El equipo de desarrollo de productos de EY resolvió esto conectando agentes de codificación a sus estándares de ingeniería, repositorios de códigos y marcos de cumplimiento. El resultado: ganancias de productividad de 4 a 5 veces para los equipos que crean el conjunto de plataformas de auditoría, impuestos y finanzas de EY.
Pero los beneficios no provinieron sólo de activar una herramienta. El equipo de Newman pasó de 18 a 24 meses construyendo la base cultural y las integraciones técnicas que hicieron que la codificación semiautónoma funcionara a escala.
El primer paso fue cultural. EY comenzó con herramientas estilo GitHub Copilot, lo que permitió a los ingenieros sentirse cómodos con la ingeniería lista para usar y la IA asistida. Newman dijo que el aprendizaje clave fue hacer que la adopción de la IA sea orgánica en lugar de forzada por el liderazgo. “Es importante incorporar las capacidades de IA como una adopción orgánica básica en lugar de imponerlas a los usuarios”, dijo.
Los desarrolladores querían ir más allá de la generación de código y pasar a construirlo, implementarlo y ponerlo en funcionamiento. Pero los aumentos de productividad se han estancado sin una integración más profunda.
Newman se dio cuenta de que los agentes necesitaban acceso a los repositorios de códigos de EY, los estándares de ingeniería y los catálogos de fuentes para generar código implementable. Sin este “universo contextual”, como lo llama Newman, los agentes producen resultados genéricos que requieren una extensa reelaboración.
EY evaluó múltiples plataformas de agentes: Droides basados en Lovable, Replit y Factory IDE. En lugar de exigir una herramienta, el equipo de Newman midió la adopción, el uso y la productividad en las tres.
“No queríamos ser demasiado prescriptivos como equipo de liderazgo al identificar una herramienta y simplificarla”, dijo Newman. Los desarrolladores “realmente gravitaron y navegaron” hacia Factory, lo que se convirtió en la señal de que ofrecía valor real.
La adopción en la fábrica “despegó como la pólvora” una vez que pasó de prueba a piloto. EY tuvo que limitar el tráfico a Factory y Droids y restringir qué repositorios podían conectarse antes de obtener la aprobación de cumplimiento y seguridad.
La estructura de clasificación de la carga de trabajo.

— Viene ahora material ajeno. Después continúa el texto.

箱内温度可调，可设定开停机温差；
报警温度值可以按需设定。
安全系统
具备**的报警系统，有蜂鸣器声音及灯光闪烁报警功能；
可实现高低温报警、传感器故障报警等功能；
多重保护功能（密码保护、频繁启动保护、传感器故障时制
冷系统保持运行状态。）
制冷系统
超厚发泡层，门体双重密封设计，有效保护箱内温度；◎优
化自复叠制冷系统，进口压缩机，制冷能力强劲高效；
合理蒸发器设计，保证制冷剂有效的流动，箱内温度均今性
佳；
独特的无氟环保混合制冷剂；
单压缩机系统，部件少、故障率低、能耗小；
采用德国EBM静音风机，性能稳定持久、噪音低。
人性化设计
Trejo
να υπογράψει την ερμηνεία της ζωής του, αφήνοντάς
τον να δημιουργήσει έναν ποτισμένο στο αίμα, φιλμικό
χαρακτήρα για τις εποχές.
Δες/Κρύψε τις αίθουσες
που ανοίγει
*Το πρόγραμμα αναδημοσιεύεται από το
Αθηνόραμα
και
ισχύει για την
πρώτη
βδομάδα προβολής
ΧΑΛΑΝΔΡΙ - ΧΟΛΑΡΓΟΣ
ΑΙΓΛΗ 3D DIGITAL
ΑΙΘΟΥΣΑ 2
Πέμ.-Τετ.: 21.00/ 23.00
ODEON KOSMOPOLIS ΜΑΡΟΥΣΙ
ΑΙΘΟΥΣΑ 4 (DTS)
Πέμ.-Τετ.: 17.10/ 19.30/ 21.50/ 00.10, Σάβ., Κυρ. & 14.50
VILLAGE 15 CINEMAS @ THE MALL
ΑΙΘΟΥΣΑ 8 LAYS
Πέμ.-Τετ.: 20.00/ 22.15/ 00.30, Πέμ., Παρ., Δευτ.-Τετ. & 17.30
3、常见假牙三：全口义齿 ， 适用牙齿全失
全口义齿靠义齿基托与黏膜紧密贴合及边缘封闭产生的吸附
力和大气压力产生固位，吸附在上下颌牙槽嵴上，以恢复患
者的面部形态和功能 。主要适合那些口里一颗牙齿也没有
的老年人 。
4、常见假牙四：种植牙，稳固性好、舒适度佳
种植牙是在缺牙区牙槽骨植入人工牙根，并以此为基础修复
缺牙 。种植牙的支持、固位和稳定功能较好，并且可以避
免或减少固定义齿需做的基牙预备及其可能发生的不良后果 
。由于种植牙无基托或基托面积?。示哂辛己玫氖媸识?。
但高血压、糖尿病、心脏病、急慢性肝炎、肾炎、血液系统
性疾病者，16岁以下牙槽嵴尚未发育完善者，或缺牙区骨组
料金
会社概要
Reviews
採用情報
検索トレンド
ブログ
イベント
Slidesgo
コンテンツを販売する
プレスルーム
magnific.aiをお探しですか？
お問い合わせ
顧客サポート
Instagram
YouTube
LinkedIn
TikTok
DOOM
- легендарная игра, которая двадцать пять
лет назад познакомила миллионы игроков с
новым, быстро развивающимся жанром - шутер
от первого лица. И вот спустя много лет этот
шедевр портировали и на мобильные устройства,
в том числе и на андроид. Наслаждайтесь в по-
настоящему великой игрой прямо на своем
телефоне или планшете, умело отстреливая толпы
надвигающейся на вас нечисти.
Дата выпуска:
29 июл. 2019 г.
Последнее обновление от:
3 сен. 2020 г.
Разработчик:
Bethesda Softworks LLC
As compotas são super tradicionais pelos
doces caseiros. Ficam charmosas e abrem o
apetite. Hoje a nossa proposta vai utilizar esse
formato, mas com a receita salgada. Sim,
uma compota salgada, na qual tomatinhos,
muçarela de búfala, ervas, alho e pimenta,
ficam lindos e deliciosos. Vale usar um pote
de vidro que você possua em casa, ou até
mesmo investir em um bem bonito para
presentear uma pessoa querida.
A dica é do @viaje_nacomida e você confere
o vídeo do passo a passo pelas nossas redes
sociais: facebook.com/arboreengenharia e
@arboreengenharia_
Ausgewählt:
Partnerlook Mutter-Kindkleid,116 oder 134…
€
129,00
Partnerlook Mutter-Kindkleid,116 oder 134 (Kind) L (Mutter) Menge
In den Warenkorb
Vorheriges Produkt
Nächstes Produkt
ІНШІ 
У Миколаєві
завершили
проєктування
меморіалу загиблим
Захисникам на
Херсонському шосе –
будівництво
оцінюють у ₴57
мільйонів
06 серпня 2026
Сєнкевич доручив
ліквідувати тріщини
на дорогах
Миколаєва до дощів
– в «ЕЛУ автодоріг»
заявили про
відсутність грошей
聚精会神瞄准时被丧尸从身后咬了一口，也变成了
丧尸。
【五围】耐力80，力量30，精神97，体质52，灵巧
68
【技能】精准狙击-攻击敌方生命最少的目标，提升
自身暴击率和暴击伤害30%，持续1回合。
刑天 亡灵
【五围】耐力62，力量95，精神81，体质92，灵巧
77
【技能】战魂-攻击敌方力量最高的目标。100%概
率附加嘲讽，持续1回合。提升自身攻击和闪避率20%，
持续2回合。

El entusiasmo de los desarrolladores dejó en claro que EY necesitaba disciplina en torno a qué cargas de trabajo delegar a los agentes. El equipo de Newman separó las tareas en dos categorías:
Tareas de alta autonomía Los agentes manejan bien:
Revisión de código
Documentación
Corrección de defectos
Características del campo verde
Tareas complejas que todavía necesitan supervisión humana:
Refactorizadores a gran escala
Decisiones arquitectónicas
Integraciones entre sistemas
EY también ha cambiado los roles de desarrollador. En lugar de escribir todo el código ellos mismos, los ingenieros se convirtieron en orquestadores y dirigieron a los agentes a las bases de datos y repositorios correctos.
Con medidas de seguridad implementadas y una integración total en los repositorios de código, EY ha medido ganancias de eficiencia que van del 15 % al 60 % en diferentes personas en la fase de adopción temprana.
“Hemos dado un salto adelante en muchos de nuestros productos, donde hemos saltado a lo que yo llamo desarrollo de modelo de horizonte, donde tenemos ejecución de agentes semiautónomos a escala, tenemos un equipo de orquestadores en lugar de ejecutores, y tenemos las integraciones en el universo contextual”, dijo Newman.
Newman reconoció que es difícil atribuir los aumentos de productividad de 4 a 5 veces únicamente a los agentes codificadores. Las mejoras surgieron de prueba y error combinados con cambios culturales y de comportamiento en los equipos de desarrolladores.